Python — ResourceUtilizationMonitor

"""
MangaAssist Resource Allocation — Utilization Monitor
Tracks real-time utilization across services and detects inefficiency.
"""

import time
import logging
from dataclasses import dataclass, field
from typing import Dict, List, Optional
from datetime import datetime, timedelta
from enum import Enum

import boto3

logger = logging.getLogger(__name__)


class UtilizationStatus(Enum):
    """Health status based on utilization level."""
    UNDER_UTILIZED = "under_utilized"   # below 30% — wasting money
    HEALTHY = "healthy"                  # 30-70% — optimal range
    ELEVATED = "elevated"               # 70-85% — approaching limits
    CRITICAL = "critical"               # above 85% — scaling needed NOW


@dataclass
class UtilizationSnapshot:
    """Point-in-time utilization reading for a service."""
    service_name: str
    metric_name: str
    current_value: float
    target_value: float
    utilization_pct: float
    status: UtilizationStatus
    timestamp: datetime
    cost_impact_hourly: float = 0.0
    recommendation: str = ""


@dataclass
class TokenEfficiencyReport:
    """Analysis of token usage patterns for waste detection."""
    total_requests: int
    avg_input_tokens: float
    avg_output_tokens: float
    input_output_ratio: float
    waste_pct: float  # % of requests with ratio > 10:1
    top_waste_intents: List[Dict[str, float]] = field(default_factory=list)
    estimated_monthly_savings_if_optimized: float = 0.0


class ResourceUtilizationMonitor:
    """
    Monitors resource utilization across MangaAssist services and flags
    inefficiency — both over-provisioning (cost waste) and under-provisioning
    (performance risk).
    """

    UTILIZATION_THRESHOLDS = {
        "under_utilized": 0.30,
        "healthy_upper": 0.70,
        "elevated_upper": 0.85,
    }

    def __init__(self, region: str = "ap-northeast-1"):
        self.region = region
        self.cloudwatch = boto3.client("cloudwatch", region_name=region)
        self.bedrock = boto3.client("bedrock-runtime", region_name=region)
        self._snapshots: List[UtilizationSnapshot] = []

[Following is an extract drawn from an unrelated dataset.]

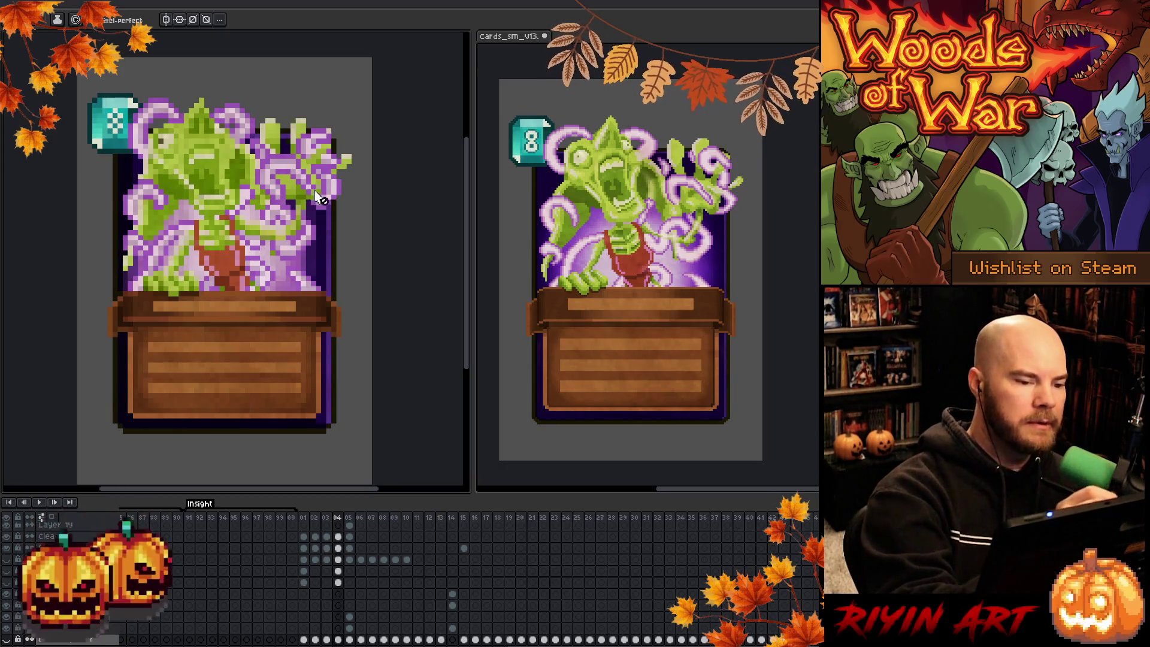
Select the bottom layer's cel on frame 04 of the plant card
left_click(338, 640)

    def _classify_utilization(self, pct: float) -> UtilizationStatus:
        """Classify utilization percentage into status."""
        if pct < self.UTILIZATION_THRESHOLDS["under_utilized"]:
            return UtilizationStatus.UNDER_UTILIZED
        elif pct < self.UTILIZATION_THRESHOLDS["healthy_upper"]:
            return UtilizationStatus.HEALTHY
        elif pct < self.UTILIZATION_THRESHOLDS["elevated_upper"]:
            return UtilizationStatus.ELEVATED
        else:
            return UtilizationStatus.CRITICAL

    def _get_cloudwatch_avg(
        self,
        namespace: str,
        metric_name: str,
        dimensions: List[Dict[str, str]],
        period_minutes: int = 5,
    ) -> Optional[float]:
        """Fetch average metric value from CloudWatch."""
        try:
            response = self.cloudwatch.get_metric_statistics(
                Namespace=namespace,
                MetricName=metric_name,
                Dimensions=dimensions,
                StartTime=datetime.utcnow() - timedelta(minutes=period_minutes),
                EndTime=datetime.utcnow(),
                Period=period_minutes * 60,
                Statistics=["Average"],
            )
            datapoints = response.get("Datapoints", [])
            if datapoints:
                return datapoints[-1]["Average"]
            return None
        except Exception as e:
            logger.error(f"CloudWatch query failed: {e}")
            return None

    def check_ecs_utilization(
        self,
        cluster_name: str = "mangaassist-prod",
        service_name: str = "orchestrator",
    ) -> UtilizationSnapshot:
        """Monitor ECS Fargate orchestrator CPU and memory utilization."""
        cpu_pct = self._get_cloudwatch_avg(
            namespace="AWS/ECS",
            metric_name="CPUUtilization",
            dimensions=[
                {"Name": "ClusterName", "Value": cluster_name},
                {"Name": "ServiceName", "Value": service_name},
            ],
        )

        if cpu_pct is None:
            cpu_pct = 0.0

        status = self._classify_utilization(cpu_pct / 100)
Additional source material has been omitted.